I worry sometimes that we react to rituals that feel old-fashioned by chucking them out, rather than reforming them. There are lots of funeral directors who will work with a family to deliver a ritual that is not old-fashioned. My mother, for example, had a white wool coffin and a service at a local memorial chapel with poems and a eulogy written as though it was a fairy tale.

And her funeral was extremely painful, though there were moments of smiling. But it was necessary. It was a event that marked the transition between being a married man and a widower for my DF, and having a living mother and no longer having a living mother for me.

I would suggest that if you dispense with a funeral, you need to put something else of equal weight in place. The problem there is that a very alternative ritual with no real antecedents for that purpose may not be sufficiently resonant enough to hit the right psychological notes for attendees, and there are dangers of going somewhere that, at the moment you turn up, ends up feeling very inappropriate.

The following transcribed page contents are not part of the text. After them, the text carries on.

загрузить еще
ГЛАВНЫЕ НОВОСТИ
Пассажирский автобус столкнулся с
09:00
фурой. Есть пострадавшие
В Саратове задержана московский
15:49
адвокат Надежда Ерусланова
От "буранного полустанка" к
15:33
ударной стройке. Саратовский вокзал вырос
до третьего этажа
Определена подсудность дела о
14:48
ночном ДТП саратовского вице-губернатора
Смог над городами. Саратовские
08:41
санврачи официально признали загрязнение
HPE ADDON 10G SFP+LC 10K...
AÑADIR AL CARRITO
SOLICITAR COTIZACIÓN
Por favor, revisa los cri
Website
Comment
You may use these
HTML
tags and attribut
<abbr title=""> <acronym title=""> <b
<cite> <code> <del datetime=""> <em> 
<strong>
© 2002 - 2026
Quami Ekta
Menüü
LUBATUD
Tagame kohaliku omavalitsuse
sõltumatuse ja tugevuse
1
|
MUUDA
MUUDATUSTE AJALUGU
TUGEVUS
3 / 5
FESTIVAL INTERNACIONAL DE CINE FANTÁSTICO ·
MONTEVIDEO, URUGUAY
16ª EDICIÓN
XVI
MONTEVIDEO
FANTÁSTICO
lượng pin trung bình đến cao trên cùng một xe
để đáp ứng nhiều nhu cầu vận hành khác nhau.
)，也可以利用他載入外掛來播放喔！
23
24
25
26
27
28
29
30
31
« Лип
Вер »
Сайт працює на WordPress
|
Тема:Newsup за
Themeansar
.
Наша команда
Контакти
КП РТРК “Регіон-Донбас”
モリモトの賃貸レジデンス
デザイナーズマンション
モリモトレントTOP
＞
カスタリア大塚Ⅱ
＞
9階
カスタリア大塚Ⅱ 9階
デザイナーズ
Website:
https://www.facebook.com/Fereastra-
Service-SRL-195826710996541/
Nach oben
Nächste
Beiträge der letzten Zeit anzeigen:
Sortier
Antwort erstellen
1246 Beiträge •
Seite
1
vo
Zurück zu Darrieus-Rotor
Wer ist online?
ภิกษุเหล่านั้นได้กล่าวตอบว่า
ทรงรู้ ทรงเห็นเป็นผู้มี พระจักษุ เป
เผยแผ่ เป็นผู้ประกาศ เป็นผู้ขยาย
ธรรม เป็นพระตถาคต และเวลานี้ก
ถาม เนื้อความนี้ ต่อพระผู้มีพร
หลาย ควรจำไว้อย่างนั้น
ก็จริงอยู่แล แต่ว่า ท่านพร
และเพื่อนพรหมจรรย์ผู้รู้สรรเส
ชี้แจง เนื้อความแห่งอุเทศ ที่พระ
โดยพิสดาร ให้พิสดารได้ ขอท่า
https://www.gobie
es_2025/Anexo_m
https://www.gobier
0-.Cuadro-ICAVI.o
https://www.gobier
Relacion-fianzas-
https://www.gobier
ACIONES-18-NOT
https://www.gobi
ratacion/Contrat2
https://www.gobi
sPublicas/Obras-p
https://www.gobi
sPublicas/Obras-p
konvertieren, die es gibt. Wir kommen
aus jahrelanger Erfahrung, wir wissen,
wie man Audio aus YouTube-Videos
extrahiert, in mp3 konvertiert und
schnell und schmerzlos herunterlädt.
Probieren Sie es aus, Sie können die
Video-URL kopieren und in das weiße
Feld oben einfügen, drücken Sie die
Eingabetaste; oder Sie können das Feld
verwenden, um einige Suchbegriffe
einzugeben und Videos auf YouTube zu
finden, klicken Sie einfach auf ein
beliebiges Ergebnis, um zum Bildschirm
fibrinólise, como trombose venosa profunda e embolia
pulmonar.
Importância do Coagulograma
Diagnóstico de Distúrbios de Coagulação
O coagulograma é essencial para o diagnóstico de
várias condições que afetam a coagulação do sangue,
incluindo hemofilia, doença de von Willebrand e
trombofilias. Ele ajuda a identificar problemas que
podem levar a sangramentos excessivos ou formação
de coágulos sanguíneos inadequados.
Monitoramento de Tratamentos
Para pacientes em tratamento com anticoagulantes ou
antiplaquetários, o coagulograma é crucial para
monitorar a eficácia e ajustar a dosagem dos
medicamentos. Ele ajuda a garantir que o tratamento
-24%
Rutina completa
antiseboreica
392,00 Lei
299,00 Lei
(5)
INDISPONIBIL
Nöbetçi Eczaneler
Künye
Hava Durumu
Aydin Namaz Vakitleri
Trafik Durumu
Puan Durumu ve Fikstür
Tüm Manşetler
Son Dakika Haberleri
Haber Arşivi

supercatlady · 29/01/2022 11:45

My Mum felt the same way and donated her body to science to save us the cost of a funeral. In the event, it didn’t feel right to not do anything so we had a small non-religious memorial service and some food at a pub after. Lots more people came than she would have imagined and personally I was glad of the opportunity to celebrate her life. I think it did help.
It was a little odd not having the focal point of the coffin, but we had a photo of her and a bouquet of her favourite flowers.
A year or so later the University cremated her remains and my sister collected them.

AlternativePerspective · 29/01/2022 11:45

No coincidence that people who work in the industry are advising people to have funerals. Hmm for whose benefit did you say? The family? Or the industry?

Funerals are prohibitively expensive, I mean we’re potentially talking hundreds for a coffin which is going to be burned or buried (personally I think they’re probably recycled) but either way funerals ar the gift which keep on taking.

Porcupineintherough · 29/01/2022 11:46

@AlternativePerspective the truth is the dead have no rights. No funeral home is going to fight your kids to have things the way you've specified if they demand different. You can state burial, or cremation or stuffed and put on display but unless you next of kin agree I wouldnt bet on it happening.